> EXERCISE AIM: Beneath this task are records; print exactly the stretch of them from the line with "left ankle: (210, 629, -11)" through the line with "left hip: (446, 441, 6)", both ends included.

(Beginning of DATA FOR THE TASK)

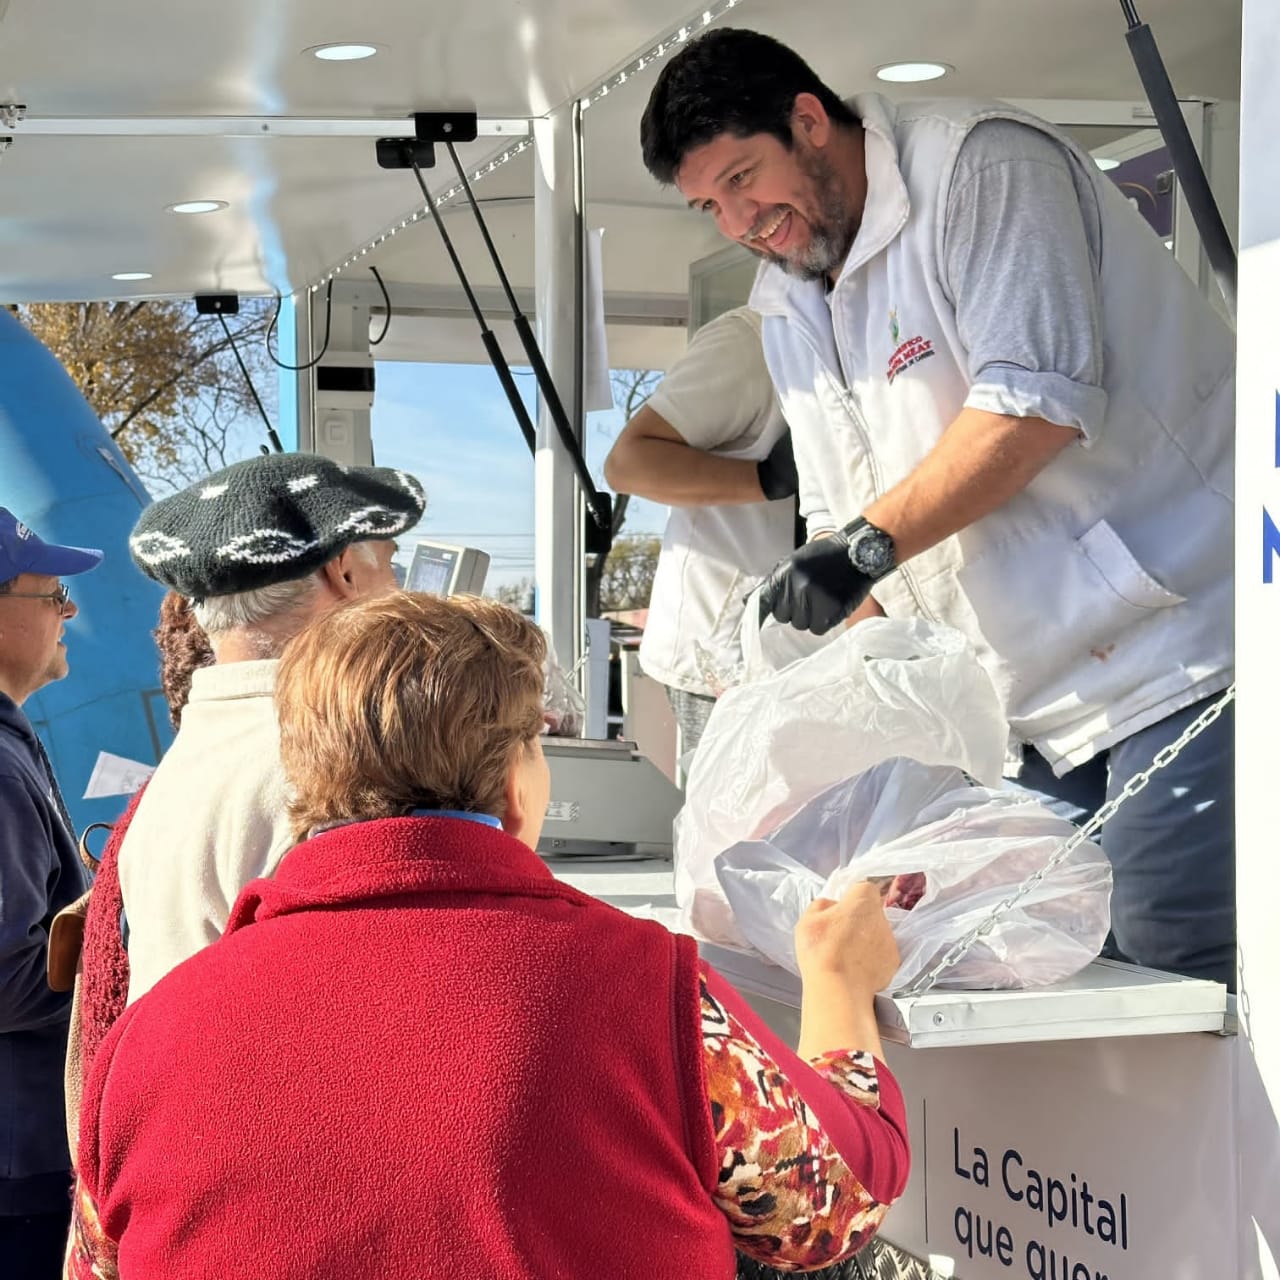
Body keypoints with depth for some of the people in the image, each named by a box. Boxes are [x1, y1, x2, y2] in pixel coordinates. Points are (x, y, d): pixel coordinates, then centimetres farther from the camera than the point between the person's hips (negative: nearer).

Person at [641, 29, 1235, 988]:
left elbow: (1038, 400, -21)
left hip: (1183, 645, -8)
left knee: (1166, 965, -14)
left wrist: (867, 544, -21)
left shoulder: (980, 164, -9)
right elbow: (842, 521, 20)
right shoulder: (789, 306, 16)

(End of DATA FOR THE TASK)
(Beginning of DATA FOR THE TASK)

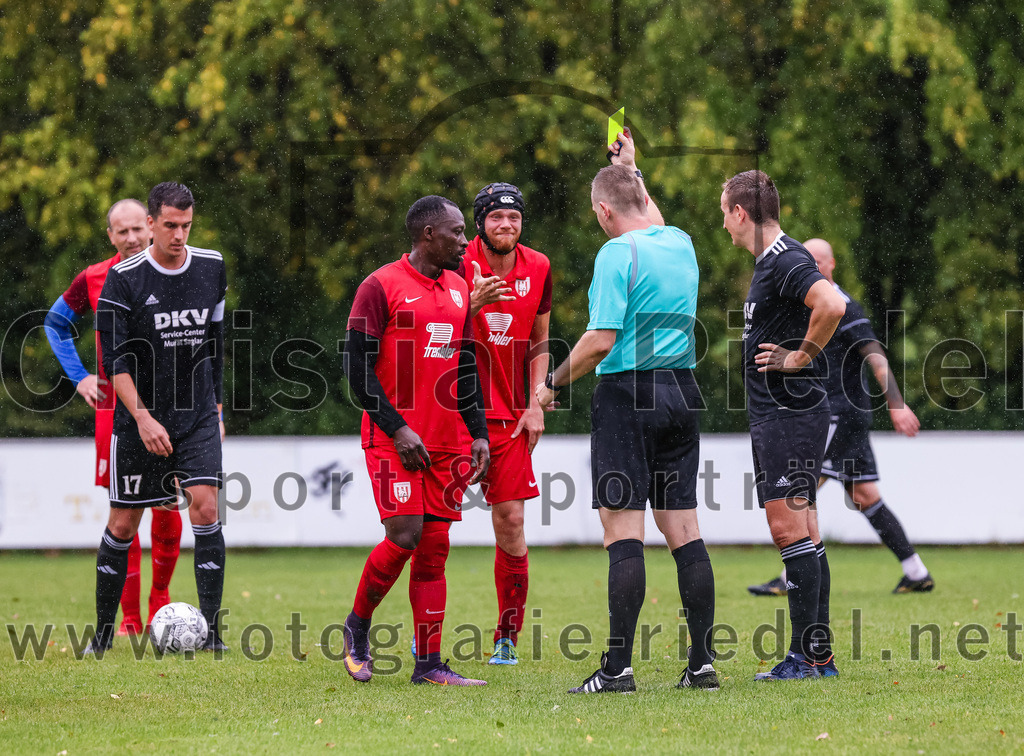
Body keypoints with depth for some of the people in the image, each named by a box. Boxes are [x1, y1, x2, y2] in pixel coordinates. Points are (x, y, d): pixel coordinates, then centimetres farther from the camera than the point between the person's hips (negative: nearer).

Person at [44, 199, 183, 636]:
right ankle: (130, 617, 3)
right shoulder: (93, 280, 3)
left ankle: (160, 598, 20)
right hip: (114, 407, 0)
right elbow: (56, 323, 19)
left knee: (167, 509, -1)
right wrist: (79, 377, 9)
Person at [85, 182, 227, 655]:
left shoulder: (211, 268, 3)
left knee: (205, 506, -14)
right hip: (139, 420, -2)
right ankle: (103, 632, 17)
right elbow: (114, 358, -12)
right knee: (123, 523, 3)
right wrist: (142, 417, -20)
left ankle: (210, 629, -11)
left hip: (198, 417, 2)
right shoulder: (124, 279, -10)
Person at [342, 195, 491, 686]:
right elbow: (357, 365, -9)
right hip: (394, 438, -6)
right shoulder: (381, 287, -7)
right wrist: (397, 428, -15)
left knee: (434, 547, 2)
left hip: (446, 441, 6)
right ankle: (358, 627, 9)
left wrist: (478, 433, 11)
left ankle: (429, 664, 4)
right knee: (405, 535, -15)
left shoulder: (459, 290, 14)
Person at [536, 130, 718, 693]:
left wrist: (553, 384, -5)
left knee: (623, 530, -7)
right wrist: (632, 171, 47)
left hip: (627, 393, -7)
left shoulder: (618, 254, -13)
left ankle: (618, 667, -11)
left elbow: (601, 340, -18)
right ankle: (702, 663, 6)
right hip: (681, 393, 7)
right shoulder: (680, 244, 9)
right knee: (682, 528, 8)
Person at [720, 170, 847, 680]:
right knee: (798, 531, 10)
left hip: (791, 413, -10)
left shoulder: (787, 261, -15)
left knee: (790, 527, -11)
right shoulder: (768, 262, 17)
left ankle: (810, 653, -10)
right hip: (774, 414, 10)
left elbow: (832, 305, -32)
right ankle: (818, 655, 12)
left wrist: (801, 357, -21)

(End of DATA FOR THE TASK)

> TASK ANSWER:
left ankle: (210, 629, -11)
left hip: (198, 417, 2)
right shoulder: (124, 279, -10)
Person at [342, 195, 491, 686]:
right elbow: (357, 365, -9)
right hip: (394, 438, -6)
right shoulder: (381, 287, -7)
right wrist: (397, 428, -15)
left knee: (434, 547, 2)
left hip: (446, 441, 6)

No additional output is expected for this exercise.